I am also grateful to Bert Bates who, together with Kathy Sierra, created this series of books with their wonderful Head First Java. At the start of this book, Bert took the time to set the tone with a marathon 90-minute phone call, which stretched my thinking on what I wanted to do to the limit and pushed me to write a better book. Now, some nine months after the phone call, I’m pretty sure I’ve recovered from the mind-bending Bert put me through.

Friends and colleagues:

My thanks again to Nigel Whyte, Head of Department, Computing and Networking at The Institute of Technology, Carlow, for supporting my involvement in yet another book (especially so soon after the last one).

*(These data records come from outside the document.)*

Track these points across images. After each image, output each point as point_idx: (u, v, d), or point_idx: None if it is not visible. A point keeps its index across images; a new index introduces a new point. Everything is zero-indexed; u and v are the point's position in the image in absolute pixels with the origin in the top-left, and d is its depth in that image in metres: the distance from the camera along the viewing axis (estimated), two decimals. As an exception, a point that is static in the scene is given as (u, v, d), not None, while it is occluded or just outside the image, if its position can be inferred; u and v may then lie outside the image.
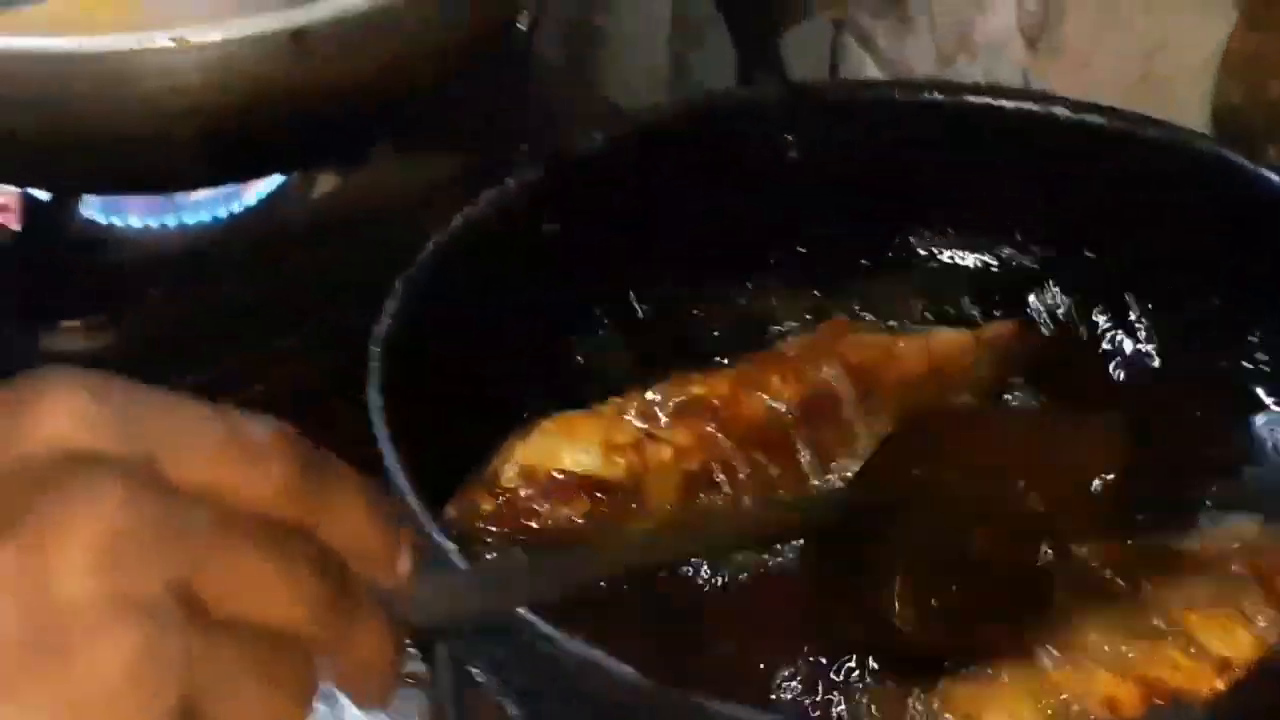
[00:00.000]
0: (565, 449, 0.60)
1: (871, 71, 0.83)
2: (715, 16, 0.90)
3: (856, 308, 0.67)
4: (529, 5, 0.63)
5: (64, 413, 0.38)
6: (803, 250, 0.69)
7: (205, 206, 0.82)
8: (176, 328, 0.77)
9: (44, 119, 0.68)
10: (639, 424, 0.61)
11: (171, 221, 0.82)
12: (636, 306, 0.67)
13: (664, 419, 0.62)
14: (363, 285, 0.78)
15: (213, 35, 0.65)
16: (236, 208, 0.82)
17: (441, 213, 0.81)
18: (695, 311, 0.68)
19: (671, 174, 0.67)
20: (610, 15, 1.01)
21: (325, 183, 0.84)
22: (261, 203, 0.83)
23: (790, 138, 0.67)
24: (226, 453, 0.39)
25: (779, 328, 0.67)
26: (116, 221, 0.81)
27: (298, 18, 0.66)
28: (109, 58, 0.65)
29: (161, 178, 0.77)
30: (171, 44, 0.65)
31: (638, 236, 0.66)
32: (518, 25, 0.66)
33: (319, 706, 0.40)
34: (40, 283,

My students (those enrolled on 3rd Year Games Development and 4th Year Software Engineering) have been exposed to this material in various forms over the last 18 months. Their positive reaction to Python and the approach I take with my classes helped inform the structure and eventual content of this book. (And yes, folks, some of this is on your final).

Family:

My family, Deirdre, Joseph, Aaron, and Aideen had to, once more, bear the grunts and groans, huffs and puffs, and more than a few roars on more than one occasion (although, to be honest, not as often they did with Head First Programming). After the last book, I promised I wouldn’t start another one “for a while.” It turned out “a while” was no more than a few weeks, and I’ll be forever grateful that they didn’t gang up and throw me out of the house for breaking my promise. Without their support, and especially the ongoing love and support of my wife, Deirdre, this book would not have seen the light of day.

The without-whom list:

My technical review team did an excellent job of keeping me straight and making sure what I covered was spot on. They confirmed when my material was working, challenged me when it wasn’t and not only pointed out when stuff was wrong, but provided suggestions on how to fix it. This is especially true of David Griffiths, my co-conspirator on Head First Programming, whose technical review comments went above and beyond the call of duty. David’s name might not be on the cover of this book, but a lot of his ideas and suggestions grace its pages, and I was thrilled and will forever remain grateful that he approached his role as tech reviewer on Head First Python with such gusto.